You found the length of side BC in part (a) BC= 15052.07
do you know the angle that is opposite to side BC ?
the angle opposite side BC is the angle that is not B and not C
im sorry but i just dont understand..
what is the *angle* opposite side BC ? you have 3 choices: B , C or D. (and it's not B or C)
i thought you meant side not angle
that means we can write down \[ \frac{15052.07}{\sin(90)} = \] now you need a side (I would pick the one we are looking for, and its opposite angle)
yes, write CD over sin(24) and set that equal to the first ratio (up above) what do you get ?
I don't know what that is. You should be writing down the equation that you get when you use the Law of Sines. In part (a) we used \[ \frac{BC}{\sin (16)}= \frac{7600}{\sin( 8)} \] your job is to write a similar equation for part (b) you already have both sides....

▶ _Records shown_
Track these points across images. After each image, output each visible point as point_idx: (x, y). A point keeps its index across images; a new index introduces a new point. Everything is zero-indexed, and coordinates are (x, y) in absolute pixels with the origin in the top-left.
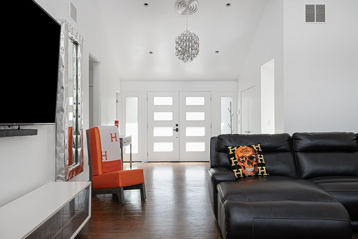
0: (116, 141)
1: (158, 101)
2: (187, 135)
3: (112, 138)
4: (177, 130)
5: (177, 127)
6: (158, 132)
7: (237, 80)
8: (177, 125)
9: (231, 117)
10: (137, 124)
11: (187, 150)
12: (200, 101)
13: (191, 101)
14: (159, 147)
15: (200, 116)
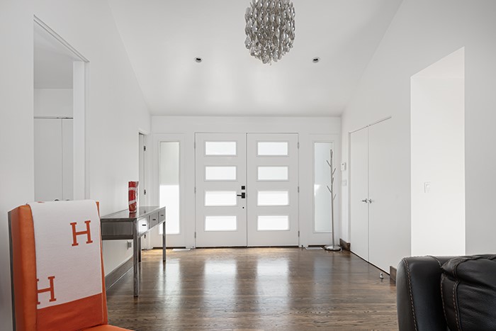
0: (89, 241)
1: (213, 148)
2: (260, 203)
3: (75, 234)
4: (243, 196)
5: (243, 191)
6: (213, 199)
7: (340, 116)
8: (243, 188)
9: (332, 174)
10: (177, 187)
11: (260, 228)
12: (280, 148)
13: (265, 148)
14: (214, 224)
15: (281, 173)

▶ _Exercise details_
Write out the entire Law of Sines exchange above, word for word, ignoring the data.

▶ _Expected output_
You found the length of side BC in part (a) BC= 15052.07
do you know the angle that is opposite to side BC ?
the angle opposite side BC is the angle that is not B and not C
im sorry but i just dont understand..
what is the *angle* opposite side BC ? you have 3 choices: B , C or D. (and it's not B or C)
i thought you meant side not angle
that means we can write down \[ \frac{15052.07}{\sin(90)} = \] now you need a side (I would pick the one we are looking for, and its opposite angle)
yes, write CD over sin(24) and set that equal to the first ratio (up above) what do you get ?
I don't know what that is. You should be writing down the equation that you get when you use the Law of Sines. In part (a) we used \[ \frac{BC}{\sin (16)}= \frac{7600}{\sin( 8)} \] your job is to write a similar equation for part (b) you already have both sides....